National statistics agency ISTAT warns Italy’s population will drop by five million by 2050 if the trend is not reversed. Both the Pope and President make appeals to combat the declining birth rate.
Pope Francis and Italian President Sergio Mattarella both made appeals for action to combat Italy’s declining birth rate. This on Thursday as the two-day ‘General States of Birth’ meeting got under way in Rome.
“The issue of the birthrate is a real social emergency that is not immediately perceptible like other problems that occupy the news,” the pontiff said. “Fewer children are being born and this means impoverishing everyone’s future. Italy, Europe, and the West are impoverishing their future”.
He said that many young people find it hard to realise their dream of having a family. “The beauty of a family full of children risks becoming a utopia, a dream that is difficult to realise,” the pope said.
President echoes Pope’s sentiments
President Mattarella echoed those sentiments in a message to Gianluigi De Palo, the head of the Natality Foundation and the Family Forum.
He said the phenomenon of falling birth rates was “one of the most worrying aspects of the contemporary social dynamics”. He also pointed out that Article 31 of the Italian Constitution calls for “maternity, childhood and youth” to be protected.

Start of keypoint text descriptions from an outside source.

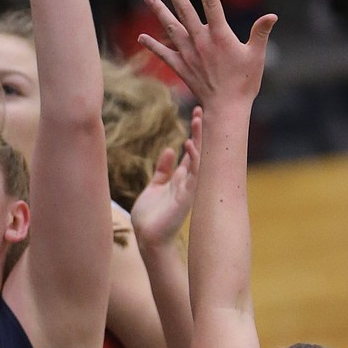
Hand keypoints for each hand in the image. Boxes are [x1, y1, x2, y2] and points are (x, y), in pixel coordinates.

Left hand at [131, 108, 202, 248]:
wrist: (147, 238)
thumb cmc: (150, 216)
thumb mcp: (155, 186)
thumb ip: (163, 169)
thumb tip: (170, 149)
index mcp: (181, 178)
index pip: (192, 151)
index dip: (195, 132)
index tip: (196, 113)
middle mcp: (188, 181)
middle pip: (198, 151)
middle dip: (200, 131)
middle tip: (201, 109)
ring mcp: (188, 189)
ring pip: (199, 159)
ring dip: (199, 139)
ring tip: (197, 119)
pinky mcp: (186, 198)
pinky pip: (193, 176)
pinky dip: (194, 160)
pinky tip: (191, 145)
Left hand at [139, 0, 275, 104]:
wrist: (227, 108)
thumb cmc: (245, 82)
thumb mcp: (257, 55)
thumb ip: (260, 33)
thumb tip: (272, 16)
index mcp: (220, 35)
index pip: (211, 2)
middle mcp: (200, 41)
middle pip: (184, 9)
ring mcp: (188, 53)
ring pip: (170, 27)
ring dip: (158, 11)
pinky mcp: (181, 67)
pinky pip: (164, 54)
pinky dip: (153, 45)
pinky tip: (142, 37)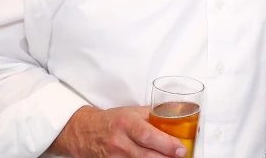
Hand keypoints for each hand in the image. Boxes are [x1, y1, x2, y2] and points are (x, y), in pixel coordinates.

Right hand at [47, 105, 187, 157]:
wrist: (84, 132)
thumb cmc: (112, 120)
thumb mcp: (132, 112)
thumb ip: (154, 114)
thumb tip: (178, 115)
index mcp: (126, 123)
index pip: (148, 135)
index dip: (166, 144)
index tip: (181, 149)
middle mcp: (120, 142)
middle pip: (146, 155)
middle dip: (166, 157)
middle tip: (181, 156)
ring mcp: (115, 157)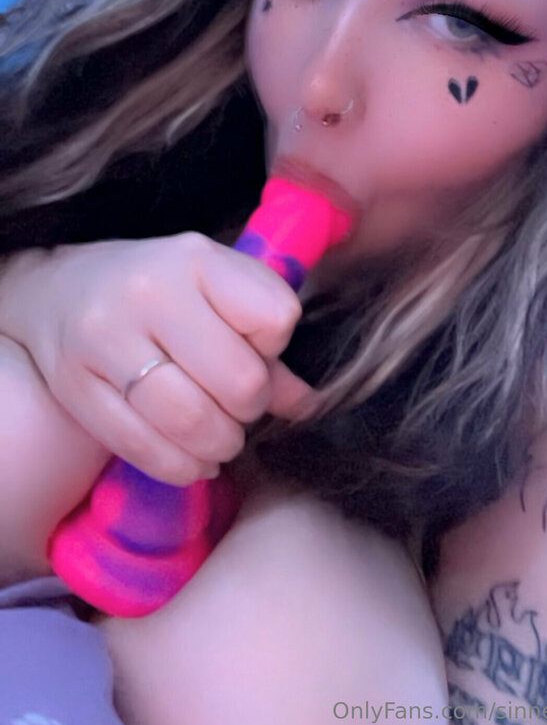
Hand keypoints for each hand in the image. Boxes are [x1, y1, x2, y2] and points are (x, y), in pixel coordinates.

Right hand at [0, 235, 311, 485]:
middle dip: (250, 406)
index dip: (274, 347)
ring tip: (219, 436)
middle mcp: (147, 291)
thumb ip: (266, 344)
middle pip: (240, 381)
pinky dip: (181, 466)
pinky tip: (191, 457)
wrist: (61, 291)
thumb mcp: (218, 290)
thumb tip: (308, 405)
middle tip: (239, 405)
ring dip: (221, 443)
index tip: (253, 347)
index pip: (276, 318)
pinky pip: (144, 449)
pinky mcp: (75, 385)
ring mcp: (105, 338)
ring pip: (192, 420)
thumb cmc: (160, 290)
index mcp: (195, 258)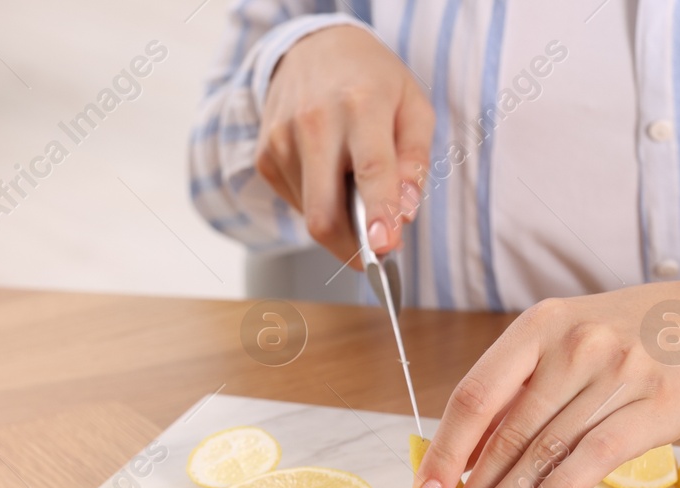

Furthermore, he said women too frequently have trouble obtaining equality on the labour market. Equally, they do not have the support needed to conciliate work commitments and family life. “Professional commitment and work cannot be in opposition to the choice of becoming a mother,” he said. “Policies for the family are an essential contribution to development”.
Severe population decline by 2050
ISTAT President Gian Carlo Blandiardo said Italy needs structural measures to stop the population falling by five million by 2050. As it is, the Italian population fell just under the 59 million mark at the end of 2021; after a net drop of 616,000 residents in two years.
ISTAT said if the trend continues as it is, only 52% of the population will be working age (20-66) in 2050. They will have to take care of the remaining 48% of the population: under-20s (16%) and pensioners (32%).